Buying from Registered Compounders
FDA has asked providers to help support the law and ensure the safety of the drug supply by doing business with the registered facilities.
"If compounders register with FDA as outsourcers, hospitals and other healthcare providers will be able to provide their patients with drugs that were compounded in facilities that are subject to increased FDA oversight, including inspections on a risk-based schedule, and federal requirements for current good manufacturing process, among others," FDA Commissioner Margaret Hamburg, MD, said in a media briefing after the law was passed.
She added: "With that in mind, we'll be encouraging healthcare providers and health networks to consider strongly purchasing compounded products from FDA-registered and regulated facilities. This will be a critical step they can take to better ensure the health and safety of their patients." Dr. Hamburg followed this announcement by sending out letters in January to hospitals/healthcare providers urging them to use registered compounders.

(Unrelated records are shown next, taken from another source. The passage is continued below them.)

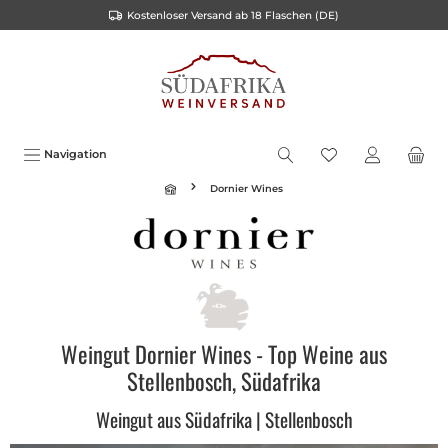
Kostenloser Versand ab 18 Flaschen (DE)
inhalt springen
Navigation
Dornier Wines
Weingut Dornier Wines - Top Weine aus
Stellenbosch, Südafrika
Weingut aus Südafrika | Stellenbosch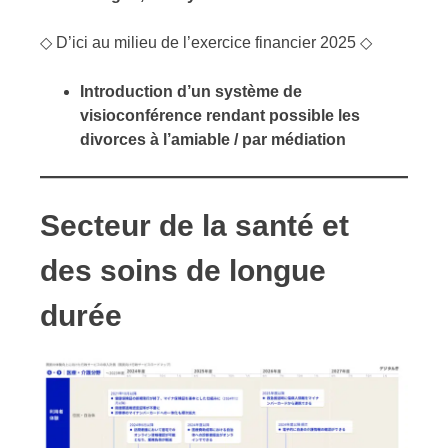
◇ D’ici au milieu de l’exercice financier 2025 ◇
Introduction d’un système de
visioconférence rendant possible les
divorces à l’amiable / par médiation
Secteur de la santé et
des soins de longue
durée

In keeping with FDA's recommendations, a Perspectives article written by a healthcare attorney in the Jan. 9 edition of the New England Journal of Medicine opined: "Purchasers can demand that their sterile compounded drugs be sourced exclusively from outsourcing facilities regulated by the FDA. This decision could also be included in accreditation standards and reimbursement contracts. Such a market-based response would force compounders to accede to their major customers' demands and register with the FDA."
FDA Resources Available
The new regulations regarding 503B outsourcing facilities include requirements for registering with the agency, as well as drug labeling and adverse drug event reporting. Outsourcing facilities also are required to submit a detailed report to FDA identifying all drugs compounded by the facility during the previous six-month period. PharMEDium is actively engaged in complying with the legislation.

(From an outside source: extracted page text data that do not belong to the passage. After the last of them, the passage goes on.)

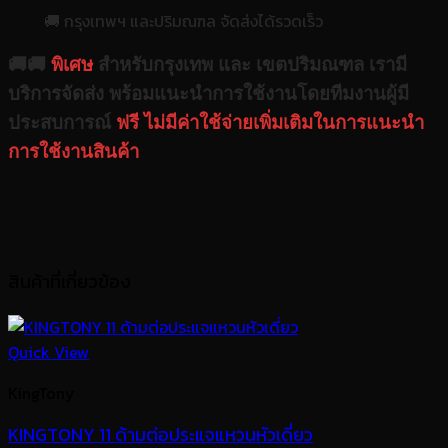
🚚 กรุงเทพฯ และปริมณฑล จัดส่งได้รวดเร็ว
🚚🚚
พิเศษ
สำหรับกรุงเทพ และ เขตปริมณฑล เรามี
บริการจัดส่ง พร้อมแนะนำการใช้งานโดยทีมงานผู้มี
ประสบการณ์
ฟรี ไม่มีค่าใช้จ่ายเพิ่มเติมในการแนะนำ
การใช้งานสินค้า
สินค้าที่เกี่ยวข้อง
Quick View
KingTony
KINGTONY 11 ด้ามต่อประแจแหวนหัวเดี่ยว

FDA's list of registered compounders on its website (http://www.fda.gov/drugs/guidancecomplianceregulatoryinformation/pharmacycompounding/ucm378645.htm) can serve as a resource for healthcare providers, facilities and networks.
Who we are:
PharMEDium is one of the nation's leading provider of hospital pharmacy-outsourced, sterile admixture services with centers in four states and thousands of acute care hospital customers nationwide. Our qualified personnel and state-of-the-art centers are registered with the FDA, licensed by states as compounding pharmacies and governed by our own rigorous quality standards. We begin the compounding process with sterile FDA-approved drugs in finished dosage form from FDA-approved drug manufacturers. It is our mission to be the preeminent provider of choice for hospital customers and to attain the highest degree of integrity in the compounding of sterile preparations.